Yıllardır sağlıkta dönüşüm programı adı altında yürütülen politikaların, hastaneleri ticarethaneye, hastaları müşteriye dönüştürdüğünü vurgulayan Tabip Odası Başkanı Dr. Necdet Uçan, ” Sağlık Bakanlığı sağlık hizmetlerinde niteliği değil niceliği önceleyen politikalarında ısrara devam etmektedir. Bu anlayışla yönetilen sağlık sistemi toplumun nitelikli sağlık hizmeti alma hakkını ve hekimlik değerlerini yok saymaktadır. Hekimlik yapabilmek için bir hastaya ayrılması gereken muayene süresi en az 20 dakika olarak kabul edilmesine rağmen ülkemizde birçok hastanede bu süre 5 dakikaya düşürülerek hekimlere günlük yaklaşık 100 hasta randevusu dayatılmaktadır. Bu randevular, hekimin isteği ve bilgisi dışında MHRS sistemi üzerinden açılmakta, hekimin hastasına yeterli zaman ayırmasına; halkın nitelikli sağlık hizmeti almasına engel olmaktadır. Hekimlere performans baskısıyla daha çok muayene ve işlem dayatması yapılarak mesleki özerkliğimize müdahale edilmekte, halkın sağlığı tehdit edilmekte, sağlıkta şiddete zemin hazırlanmaktadır. Hastalıkların tanısını koyabilmek için ilk ve en önemli adım, ayrıntılı bir öykü almaktır. Dayatılan 5 dakikada ne kişinin yakınmasını anlayabilmek, ne de yeterli muayenesini yapabilmek mümkün değildir.” dedi.
Uçan sözlerini şöyle sürdürdü:
“Tıbbi sekreter olmadan çalışmak zorunda bırakılan hekimler tıbbi kayıtların tutulmasında zorluklar yaşayacak, sonraki süreçte yaşanacak en ufak olumsuz gelişmede hekimi zor duruma sokacaktır. Sağlık Bakanlığı ve hastane idarecileri unutmamalıdır ki; malpraktis (*) , bireysel değil sistemsel bir sorundur ve bu dayatma ile hastaların sağlığına yansıyacak olumsuzlukların sorumluluğu kendilerindedir.
Muayene için yeterli zaman tanımamak, hekim hasta ilişkisini birkaç dakikaya sığdırmak; hekimlik meslek etiği ilkelerimiz açısından kabul edilemez ve mesleki özerkliğimize yönelik bilinçli bir saldırıdır.

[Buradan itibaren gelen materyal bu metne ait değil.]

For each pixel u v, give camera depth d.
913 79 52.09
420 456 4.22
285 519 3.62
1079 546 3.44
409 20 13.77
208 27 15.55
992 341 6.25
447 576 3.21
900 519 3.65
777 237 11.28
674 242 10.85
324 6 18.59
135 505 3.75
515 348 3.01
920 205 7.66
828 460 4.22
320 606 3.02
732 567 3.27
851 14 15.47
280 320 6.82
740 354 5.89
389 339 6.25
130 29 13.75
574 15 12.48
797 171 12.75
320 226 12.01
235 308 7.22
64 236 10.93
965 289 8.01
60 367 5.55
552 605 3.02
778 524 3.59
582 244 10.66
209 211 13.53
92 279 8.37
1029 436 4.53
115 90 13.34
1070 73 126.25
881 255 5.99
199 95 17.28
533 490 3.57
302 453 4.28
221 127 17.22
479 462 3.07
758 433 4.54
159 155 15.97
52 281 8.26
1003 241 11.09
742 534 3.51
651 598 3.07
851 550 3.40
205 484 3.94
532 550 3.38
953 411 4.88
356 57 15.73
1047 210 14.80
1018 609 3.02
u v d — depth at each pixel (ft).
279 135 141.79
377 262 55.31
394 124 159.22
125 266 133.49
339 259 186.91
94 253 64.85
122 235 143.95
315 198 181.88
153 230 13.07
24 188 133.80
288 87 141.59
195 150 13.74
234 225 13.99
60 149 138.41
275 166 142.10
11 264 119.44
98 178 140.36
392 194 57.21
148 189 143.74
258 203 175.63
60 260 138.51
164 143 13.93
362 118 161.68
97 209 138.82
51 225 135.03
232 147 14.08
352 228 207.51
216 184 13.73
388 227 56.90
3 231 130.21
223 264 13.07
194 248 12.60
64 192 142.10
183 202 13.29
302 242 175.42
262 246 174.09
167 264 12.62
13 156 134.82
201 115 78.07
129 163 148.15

Bu uygulama daha çok istifa, daha çok hekim göçü, daha çok hastalık, daha çok sağlıksızlık, daha çok sağlıkta şiddet getirir. Halk sağlığını ve sağlık çalışanlarının sağlığını tehdit eden bu uygulamalardan hızla vazgeçilmelidir.
Topluma çağrımızdır; dün olduğu gibi bugün de nitelikli sağlık hizmeti taleplerimizde ısrarcıyız ve hekimlik yapmak istiyoruz. Hem hekimlerin hem de toplumun sağlık hakkı için bu uygulamalara itirazı birlikte yükseltelim. Hekimler köle, hastalar müşteri değildir. Sağlıklı yaşam hakkımızdan vazgeçmeyeceğiz:” (balikesir24saat.com)
* Malpraktis; bir meslek mensubunun, mesleğini uyguladığı esnada ortaya çıkan hatalı hareketleri için kullanılır. Tıbbi Malpraktis, ‘Tabibin tedavi esnasında güncel standart uygulamaları yapmama durumu, beceri noksanlığı yahut hastanın tedavisini vermemesiyle gelişen zarar’ biçiminde tanımlanmaktadır.